If your ex has dismissive avoidant attachment, they're terrified of intimacy, even though they likely cared about you deeply. They don't process emotions the way you do, and they certainly don't express them easily. But that doesn't mean they don't feel them.
Let me be clear: missing you and coming back are two different things. I'm going to help you spot the signs they miss you, understand what's really happening psychologically, and decide what you should do next.
Quick Summary:
- Dismissive avoidants show they miss you indirectly: through "accidental" contact, behavioral changes, or watching your life from a distance
- They're caught between genuine feelings and their deep fear of vulnerability, both are real
- Recognizing these signs is healing, but you need to decide if reconnection serves your future
What Is Dismissive Avoidant Attachment (And Why They Push Away)?
Before we decode their behavior, you need to understand what's actually happening in their nervous system.
Dismissive avoidant people learned early, usually in childhood, that emotions aren't safe.
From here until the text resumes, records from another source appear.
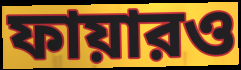
ফায়ারও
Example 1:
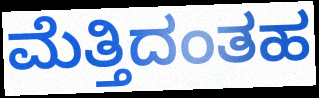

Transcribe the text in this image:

ಮೆತ್ತಿದಂತಹ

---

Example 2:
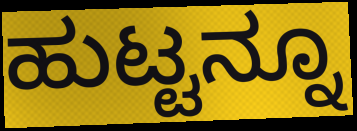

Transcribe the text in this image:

ಹುಟ್ಟನ್ನೂ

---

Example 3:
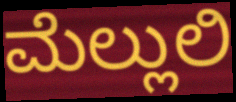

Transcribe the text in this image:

ಮೆಲ್ಲುಲಿ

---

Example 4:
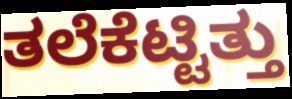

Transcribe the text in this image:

ತಲೆಕೆಟ್ಟಿತ್ತು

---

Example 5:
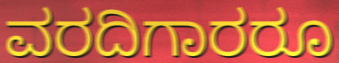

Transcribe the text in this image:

ವರದಿಗಾರರೂ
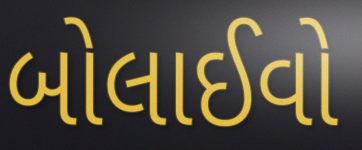
બોલાઈવો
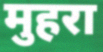
मुहरा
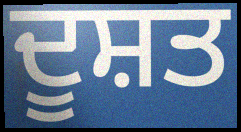
ਦੂਸ਼ਤ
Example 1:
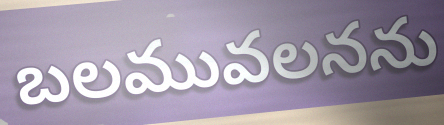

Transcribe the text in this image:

బలమువలనను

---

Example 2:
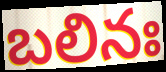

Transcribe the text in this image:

బలినః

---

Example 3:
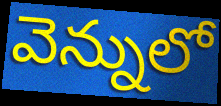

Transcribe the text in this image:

వెన్నులో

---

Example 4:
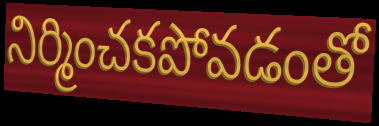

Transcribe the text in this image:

నిర్మించకపోవడంతో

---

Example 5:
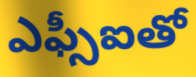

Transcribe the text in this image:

ఎఫ్సీఐతో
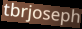
tbrjoseph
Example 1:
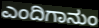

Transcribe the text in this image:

ಎಂದಿಗಾನುಂ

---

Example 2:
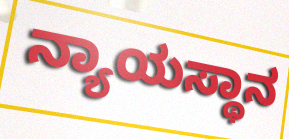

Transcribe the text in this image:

ನ್ಯಾಯಸ್ಥಾನ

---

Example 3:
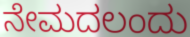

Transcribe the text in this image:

ನೇಮದಲಂದು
Maybe a parent was unpredictable, or they had to be "strong" for the family. Now, as adults, closeness triggers their threat response. Intimacy = danger, even if they love you.
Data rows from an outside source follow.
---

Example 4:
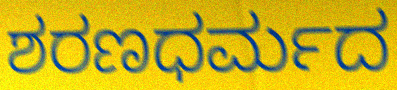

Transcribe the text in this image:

ಶರಣಧರ್ಮದ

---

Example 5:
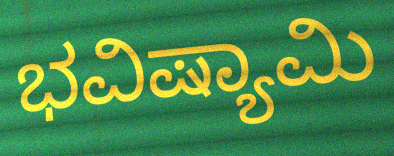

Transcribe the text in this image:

ಭವಿಷ್ಯಾಮಿ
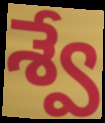
శ్వే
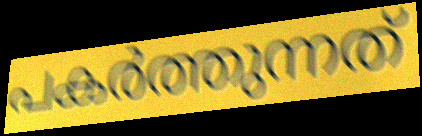
പകർത്തുന്നത്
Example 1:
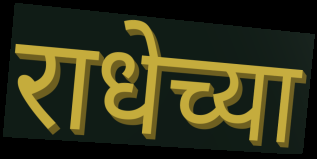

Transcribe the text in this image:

राधेच्या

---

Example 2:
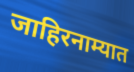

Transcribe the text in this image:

जाहिरनाम्यात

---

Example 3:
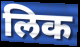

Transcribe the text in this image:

लिक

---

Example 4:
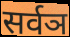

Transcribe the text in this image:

सर्वञ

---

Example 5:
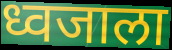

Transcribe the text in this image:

ध्वजाला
In my experience, dismissive avoidants often do miss their partners deeply. But missing you and dealing with missing you are worlds apart. They'll suppress the feeling, rationalize the breakup, and convince themselves they're fine, all while thinking about you constantly.
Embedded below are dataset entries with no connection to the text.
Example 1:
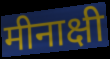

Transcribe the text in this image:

मीनाक्षी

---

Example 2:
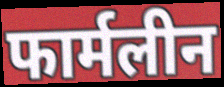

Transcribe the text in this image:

फार्मलीन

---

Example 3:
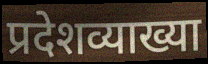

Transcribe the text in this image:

प्रदेशव्याख्या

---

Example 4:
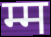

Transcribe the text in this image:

म्म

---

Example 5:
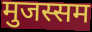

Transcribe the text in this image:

मुजस्सम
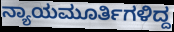
ನ್ಯಾಯಮೂರ್ತಿಗಳಿದ್ದ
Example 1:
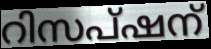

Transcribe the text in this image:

റിസപ്ഷന്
This isn't an excuse for how they treated you. It's just the reality of how they operate.
If you are still stuck on the broader push-pull pattern, Why Your Avoidant Ex Keeps Coming Back is the natural companion to this article.
7 Signs Your Dismissive Avoidant Misses You
1. They "Accidentally" Reach Out
This is the most common sign I see. They text something casual, "Found that restaurant you liked," "Saw your friend at the gym," "This song reminds me of you", and frame it as random or coincidental.
It's not random. A dismissive avoidant wouldn't reach out unless they were thinking about you. But they'll never say that directly. They need plausible deniability.
2. They Watch Your Social Media Closely
They're not liking everything, but you notice they view every story. They know you changed jobs before you told anyone. They know about your new hobby.
This is surveillance wrapped in the language of "not caring." Dismissive avoidants monitor exes because they're emotionally invested but unwilling to admit it.
3. They're in a "Rebound" (Or Act Like They Are)
In my experience, dismissive avoidants often jump into new relationships quickly, not because they've healed, but because they're running from the feelings your absence created.
If they mention a new partner to you or make sure you know they're dating, that's a sign they're trying to convince themselves (and you) they've moved on. Real healing doesn't require an audience.
4. They Respond Quickly to Your Messages (When You Reach Out)
Dismissive avoidants are emotionally avoidant, not necessarily rude. If you text them, they often reply fast, because they want the contact, even if they'd never initiate it.
Then they disappear for days. The pattern: fast reply, then ghosting. That's the push-pull of avoidant attachment.
5. They Bring You Up in Conversation with Mutual Friends
This is huge. They're not talking to you, but they're talking about you. They might ask how you're doing through the grapevine, mention something you used to do together, or seem overly interested when friends mention you.
Dismissive avoidants rarely volunteer information unless it matters to them emotionally.
6. They Show Up When You're Vulnerable
If you post something sad, go through a public struggle, or mention hardship, and suddenly they're there, with a supportive comment, a check-in text, or they reach out, that's their care breaking through the wall.